UK employers are increasingly turning to corporate immigration to meet their talent needs.
When the domestic labour market fails to offer suitable skills, employers are tapping into the global talent market to build competitive advantage, maintain business operations and meet commercial objectives.
But what are the main challenges of corporate immigration that UK employers need to be aware of?
1: Competition for global talent
In the coming years, we’re expecting to see shortages of highly skilled workers. Which means competition among businesses will intensify – on a global scale – to attract this cohort.
Competition will also come in the form of governments looking at ways to retain homegrown talent and avoid ‘brain drains’.
To ensure success in the global market for talent, businesses need to be strategic when addressing their corporate immigration needs.
How is mobility supporting and contributing to organisational goals? Do you have an employer brand within local markets to help you stand out from the competition? How efficient and compliant are your processes to facilitate movement and reduce the risk of missing out on talent? These questions are fundamental to developing an approach that stays aligned to your organisation’s needs.
2: Know the rules
It perhaps goes without saying that employers need to keep up-to-date with current law and policy surrounding business immigration, applications for work permits and visas etc, both in the UK and any other countries you are dealing with.
Immigration rules differ significantly from country to country. You need to be aware of and understand the specific requirements of different countries to ensure compliance. And this knowledge needs to be reflected in your internal policies and procedures.
Emerging markets in particular present more challenging business immigration requirements, which need to be overcome to minimise cost, delay and the potential for lost opportunities.
One potential, cataclysmic change on the horizon for UK employers is of course Brexit. Employers are strongly encouraged to consider and plan for the impact of Britain leaving Europe, looking for example at recruitment and immigration initiatives.

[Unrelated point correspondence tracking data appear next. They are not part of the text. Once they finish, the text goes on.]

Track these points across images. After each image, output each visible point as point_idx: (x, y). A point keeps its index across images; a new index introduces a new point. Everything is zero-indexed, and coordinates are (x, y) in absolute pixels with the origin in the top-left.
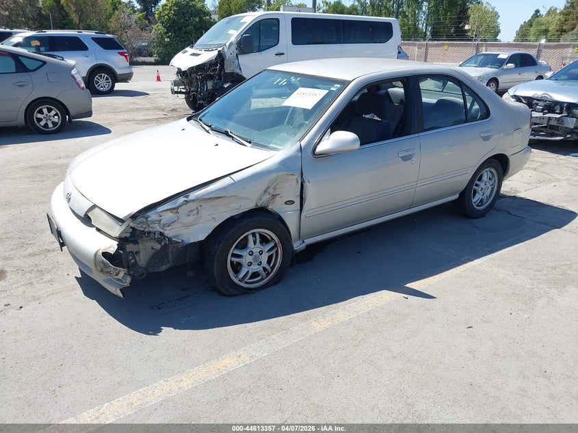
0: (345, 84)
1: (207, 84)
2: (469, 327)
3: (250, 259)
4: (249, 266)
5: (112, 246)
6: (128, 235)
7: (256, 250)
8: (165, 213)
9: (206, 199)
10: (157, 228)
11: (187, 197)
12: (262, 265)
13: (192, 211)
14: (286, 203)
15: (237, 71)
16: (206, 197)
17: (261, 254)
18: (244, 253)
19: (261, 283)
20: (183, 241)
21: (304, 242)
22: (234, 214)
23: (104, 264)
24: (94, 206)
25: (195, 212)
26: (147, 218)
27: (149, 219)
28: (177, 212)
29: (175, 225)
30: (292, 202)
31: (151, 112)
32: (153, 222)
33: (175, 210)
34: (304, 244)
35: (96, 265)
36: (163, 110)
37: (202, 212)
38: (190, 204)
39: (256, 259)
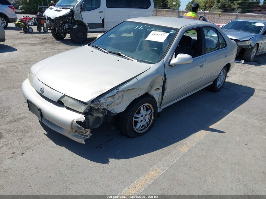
0: (177, 30)
1: (65, 26)
2: (246, 144)
3: (142, 118)
4: (141, 122)
5: (82, 118)
6: (87, 111)
7: (144, 115)
8: (109, 98)
9: (127, 90)
10: (105, 107)
11: (118, 89)
12: (146, 121)
13: (120, 96)
14: (156, 90)
15: (81, 19)
16: (127, 89)
17: (146, 116)
18: (139, 116)
19: (145, 130)
20: (116, 112)
21: (161, 108)
22: (137, 97)
23: (78, 128)
24: (65, 96)
25: (121, 97)
26: (99, 102)
27: (101, 102)
28: (114, 98)
29: (112, 104)
30: (159, 89)
31: (33, 39)
32: (103, 104)
33: (113, 96)
34: (161, 109)
35: (72, 128)
36: (40, 38)
37: (124, 96)
38: (120, 93)
39: (144, 119)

Being prepared to react to any changes in immigration rules governing European citizens’ right to work in the UK will put you in a strong, competitive position should Britain vote to leave.
3: Reason for visit
A minor, tactical point maybe, but it will make all the difference to an application. The nature of the activities being undertaken as part of an assignment or role is a key application criteria for work permits and visas in the UK and most other countries.
When applying for work permits or visas, ensure you have collated and presented all relevant facts relating to the role and the specific type of activity to be undertaken. It’s important to get the facts right at an early stage to avoid processing issues or delays that could impact the assignment or role in question.

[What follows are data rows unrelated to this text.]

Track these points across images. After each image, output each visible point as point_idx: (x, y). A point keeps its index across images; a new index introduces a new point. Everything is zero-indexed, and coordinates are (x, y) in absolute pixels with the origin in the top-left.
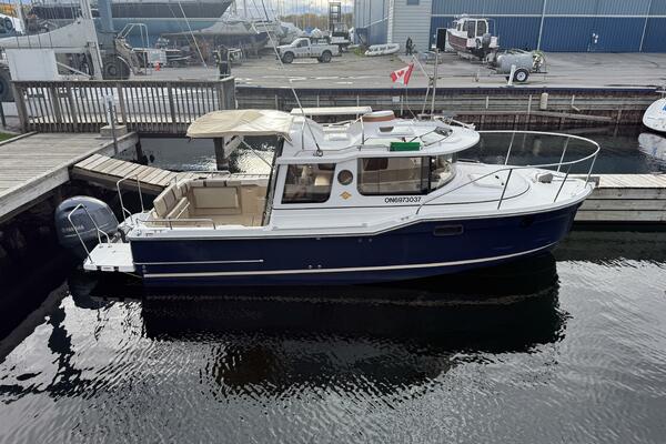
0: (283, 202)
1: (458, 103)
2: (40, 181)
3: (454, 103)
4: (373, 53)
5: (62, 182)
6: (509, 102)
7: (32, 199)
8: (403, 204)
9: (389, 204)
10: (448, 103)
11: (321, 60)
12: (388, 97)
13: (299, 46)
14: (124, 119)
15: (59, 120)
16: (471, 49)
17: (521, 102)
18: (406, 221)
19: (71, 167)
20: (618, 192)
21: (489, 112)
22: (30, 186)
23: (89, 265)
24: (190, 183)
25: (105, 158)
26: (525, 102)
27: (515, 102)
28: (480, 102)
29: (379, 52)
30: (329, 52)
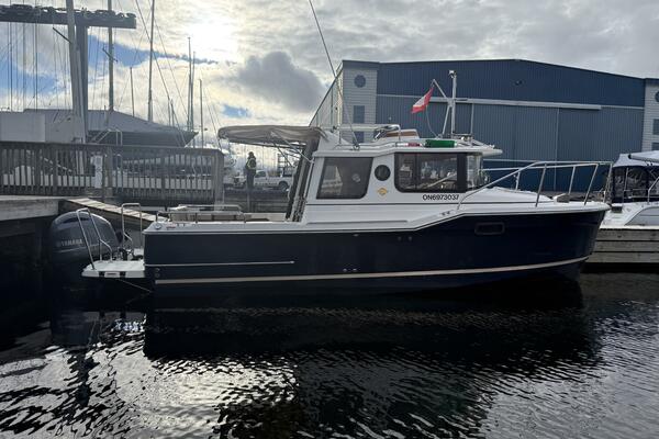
0: (318, 198)
8: (440, 201)
9: (427, 201)
23: (90, 271)
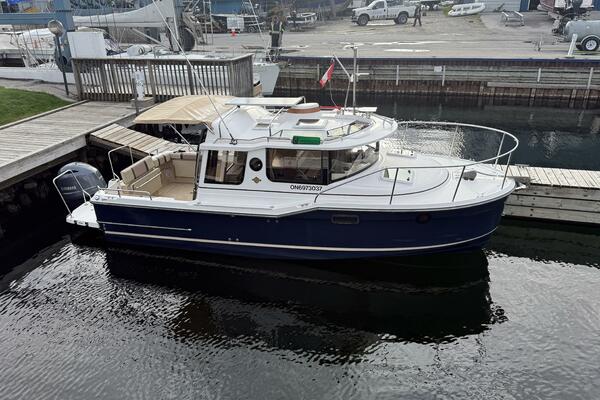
0: (205, 182)
1: (505, 75)
2: (57, 147)
3: (501, 74)
4: (457, 13)
5: (79, 147)
6: (564, 75)
7: (48, 161)
8: (305, 191)
9: (294, 191)
10: (495, 74)
11: (397, 21)
12: (430, 67)
13: (374, 8)
14: (154, 91)
15: (106, 91)
16: (559, 9)
17: (579, 76)
18: (305, 208)
19: (88, 136)
20: (582, 192)
21: (542, 86)
22: (47, 151)
23: (70, 219)
24: (170, 155)
25: (121, 127)
26: (585, 76)
27: (573, 75)
28: (532, 75)
29: (462, 12)
30: (406, 13)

4: Corporate immigration policy
Despite the shortage of highly skilled workers, governments are implementing increasingly protectionist immigration policies to preserve and favour domestic labour markets. This makes corporate immigration compliance tougher and more stringent than ever for businesses looking to mobilise talent.
In the UK, this stance is being pursued mainly due to the Government’s pledge to reduce net migration, which is taking precedence over enabling businesses to plug skills gaps.
At a policy level, we can see this most clearly with the Tier 2 route – the primary route for economic migration to the UK. The Government has commissioned the Migration Advisory Committee (MAC) to investigate tightening applications under Tier 2. Watch this space for further announcements of MAC recommendations.
5: Internal order
We’ve touched on a number of compliance-related themes external to organisations, but arguably the main area of focus for effective corporate immigration has to be internal practices.
The Home Office regime for the Prevention of Illegal Working applies to all UK employers. The expectation is that businesses must play a part in combatting illegal working in the UK. Failure to comply can result in civil penalty notices, criminal penalties and restrictions on sponsoring non-EEA nationals to work in the UK. The financial, operational and reputational implications are best avoided.
Since the Points-Based System (PBS) was introduced, it has imposed greater immigration responsibilities on employers than ever before. The process of securing and retaining a sponsor licence is onerous but critical for businesses to be able to employ workers from outside Europe. Staying up to date with changes to the rules is also challenging; there have been more than 50 revisions since PBS was introduced.
The Home Office is also taking a very keen interest in employers’ compliance. We are currently seeing more and more Home Office visits, both pre-arranged and unannounced, to audit and inspect business immigration practices, policies and systems.
Ensuring compliance of your immigration practices is business critical. Regular internal audits can help to identify areas of weakness or non-compliance to be resolved, and are the best form of preparation for a Home Office visit. Immigration training for relevant personnel is also an effective measure to enable and maintain operational compliance.
Finally, immigration compliance shouldn’t just be the concern of a single business unit. Effective compliance requires the input and support of various functions, from legal, compliance, HR, finance and global mobility, as well as the workforce at large. Internal communications programmes will be crucial in educating and informing workers of their responsibilities in mitigating risk and ensuring compliance across the board.